Ma deuxième incursion dans l'univers de China Miéville après Perdido Street Station, et encore une fois, ça a été une plongée dans un livre-univers, avec la mer à l'honneur, de nouvelles contrées, plus mystérieuses et effrayantes les unes que les autres, peuplées d'êtres qu'on croirait sortis tout droit de cauchemars surréalistes.

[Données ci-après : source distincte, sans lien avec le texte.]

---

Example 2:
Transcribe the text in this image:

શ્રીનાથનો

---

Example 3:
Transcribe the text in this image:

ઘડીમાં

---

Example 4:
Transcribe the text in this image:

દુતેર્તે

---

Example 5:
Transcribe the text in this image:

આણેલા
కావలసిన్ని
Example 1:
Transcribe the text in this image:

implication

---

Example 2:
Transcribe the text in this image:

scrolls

La ville flottante d'Armada à elle toute seule aurait valu le détour. Bien que je n'ai généralement pas de mal à me représenter les descriptions que je rencontre dans mes lectures, j'ai tout de même eu quelques difficultés à visualiser quelque chose d'aussi grand et d'aussi particulier. Je n'ai jamais autant souhaité avoir une carte à disposition, c'est fort dommage qu'il n'y en ait aucune dans le livre.
A mesure que les districts, les quartiers, les parcs, les passerelles, les épaves - bref tout ce qui constituaient la ville flottante - étaient décrit, j'aurais voulu pouvoir les dessiner moi-même à défaut de pouvoir les voir de mes yeux.

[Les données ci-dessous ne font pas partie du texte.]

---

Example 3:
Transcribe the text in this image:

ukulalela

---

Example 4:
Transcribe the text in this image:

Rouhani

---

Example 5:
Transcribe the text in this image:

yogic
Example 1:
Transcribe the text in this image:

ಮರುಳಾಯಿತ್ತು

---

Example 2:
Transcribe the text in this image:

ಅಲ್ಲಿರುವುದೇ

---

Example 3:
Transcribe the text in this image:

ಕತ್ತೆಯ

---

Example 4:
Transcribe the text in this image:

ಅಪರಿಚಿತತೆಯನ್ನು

Et pourtant, on ne peut pas dire que les yeux du personnage par lesquels on découvre tout cela soit spécialement indulgents; c'est même tout à fait le contraire. La jeune traductrice regarde son nouveau logis sans la moindre complaisance, ne voyant dans l'immensité de bateaux amalgamés que la prison où elle est condamnée à finir ses jours. Rétive, stoïque, fermée, c'est le genre de personnage difficile à prendre en pitié. Je n'ai même pas essayé. Peut-être parce qu'elle-même ne le fait pas.

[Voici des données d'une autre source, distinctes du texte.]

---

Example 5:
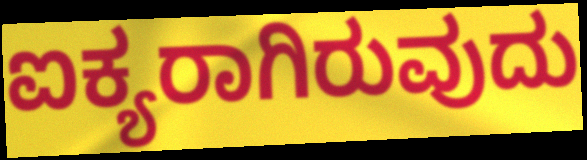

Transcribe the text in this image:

ಐಕ್ಯರಾಗಿರುವುದು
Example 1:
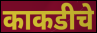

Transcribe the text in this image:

काकडीचे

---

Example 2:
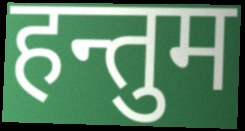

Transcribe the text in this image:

हन्तुम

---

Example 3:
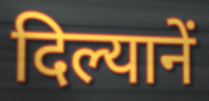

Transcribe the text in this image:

दिल्यानें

Et c'est à se demander comment elle y parvient alors qu'elle va se retrouver balloté comme un pion dérisoire dans la chaîne des événements.
Les autres personnages renfermaient chacun leurs lots de secrets, et plus j'en apprenais, plus j'avais envie de savoir, entre le Brucolac, vampère tout-puissant issu d'un royaume où les vivants servent les morts, Uther Dol, guerrier invaincu et énigmatique et les Amants, avec leur passion équivoque et leur quête obsessionnelle où toute la ville se retrouve embarquée.
Mais la plongée se fait très progressivement. L'auteur prend vraiment tout son temps pour poser les bases de son histoire. La présentation d'Armada est scrupuleusement détaillée, sa fondation, sa politique interne, sa population. Le portrait de la ville ne pourrait pas être plus complet.
J'avoue que par moment, j'ai trouvé que ça traînait un peu trop en longueur. Il faut un bon tiers du livre avant que les choses ne commencent à s'accélérer un peu. Je comprendrais que certains puissent trouver cela rébarbatif car pour ma part, j'ai un peu peiné à suivre le rythme que l'auteur a donné à l'intrigue. De l'attente, beaucoup d'attente, à chaque fois pour savoir le pourquoi, puis une fois que je l'avais vu, je continuai pour voir le comment. J'avais l'impression d'être un poisson qui se laissait volontairement ferrer, juste pour voir quel goût avait l'appât.
Un peu long à se mettre en route donc, et des lourdeurs dans les descriptions mais un scénario intéressant, un monde riche et passionnant et au final un voyage atypique et résolument original.